Geçmişten gelen özellikleri olan milletlerin, geçmişte mevcut güzellikleri kaybetmeleri, hiçbir sebep yokken olmamaktadır. Bir kısım insanlar bu güzelliklerin kaybedilmesinde etkili oldukları halde, gelecekte olabilecekleri düşünemediklerinden; bozulmalar sonucu, cemiyetin genel gidişatına baktıklarında, “Vay be! Cemiyet bozulmuş” dediklerini duymuşuzdur. Hem bozacaksın, hem de karşımıza geçip; “cemiyet bozuk” diyeceksin. Buna en doğru ifadeyle, “bu ne perhiz, bu ne lahana turşusu” derler.

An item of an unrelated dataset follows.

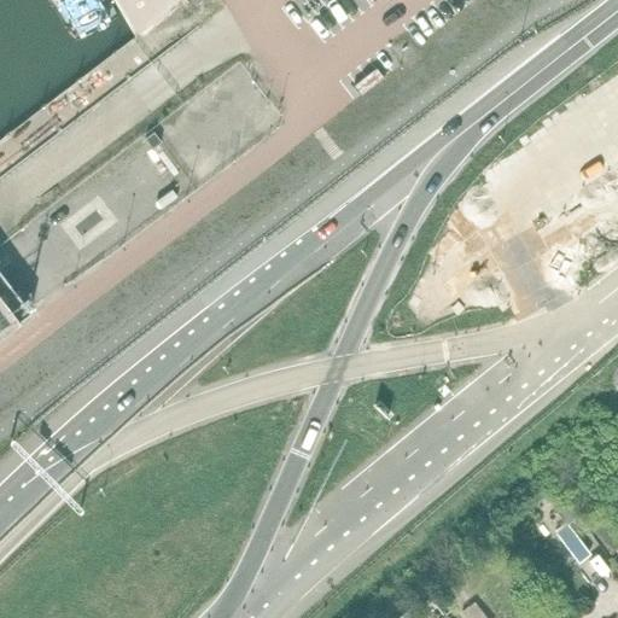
[(110,0),(50,0),(70,35),(116,9),(110,0)]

Bir insan düşününüz. Üst düzey görevdedir. Bir ilin belediye başkanıdır. Bir televizyon kanalında programa çıkmaktadır. Konuşuyor:
“Çocuklar, otobüslerde büyüklere yer vermeyin!” diye televizyondan bas bas bağırmaktadır. Gözümüzün içine bakarak bu sözleri sarf edebilmektedir. Şimdi de (zannediyorum), insanların gözünün içine baka baka, “Yahu! Ne hale geldik! Çocuklarda düşünce kalmadı. Ben altmış yaşına merdiven dayamış bir insanım. Küçücük çocuklar, gözümün içine baka baka oturuyorlar. Büyüklerine yer vermiyorlar” diyordur.
Rüzgâr ektin. Fırtına biçeceksin. Bu tabiatın bir kuralıdır. Rüzgârlar fırtınaları doğururlar. Eken sensin. Biçende sen olacaksın. Kimseye şikâyet etmeye hakkın yok.
“İnsanların böyle yanlış yönlendirilmeleri doğru mudur?” sorusuna, 100 kişiden 99 kişi, "Hayır! Doğru değildir. Bu sözler yanlış yönlendirmedir." diyeceklerdir. Tahminimiz bu merkezdeyken, verdiğimiz örnekten hareketle, insanların köşe yazılarıyla, yanlış yönlendirilmemeleri gerektiğini söyleyebiliriz. Bu hususa âzami dikkatin sarf edilmesi, en hafif anlamı ile bir insanlık borcudur. Bu borcuna sahip çıkmayacak yazarlar bulunabilir. Ancak bunların yazılarla deşifre edilmesi; yazılarının “KÖŞE YAZISI YAZMANIN GENEL KURALLARI’NA” uymadığının kendilerine bir şekilde iletilmesi; öğretilmesi; kafalarına sokulması gereklidir. Zira bu tür yazarlar, kavga ortamlarını körükleyerek/ insanları birbirlerine kırdırırcasına karşı karşıya getirerek; okuyucularının yanlış düşünce potansiyellerinde çırpınmalarına sebep olmaktadırlar. Bunun önüne geçecek meslek kuruluşlarının, yeniden düzenlenerek, sağlam temeller üzerinde köşe yazıları yazmalarını sağlayacak kuralları koymalarını sağlamaları gerekmektedir.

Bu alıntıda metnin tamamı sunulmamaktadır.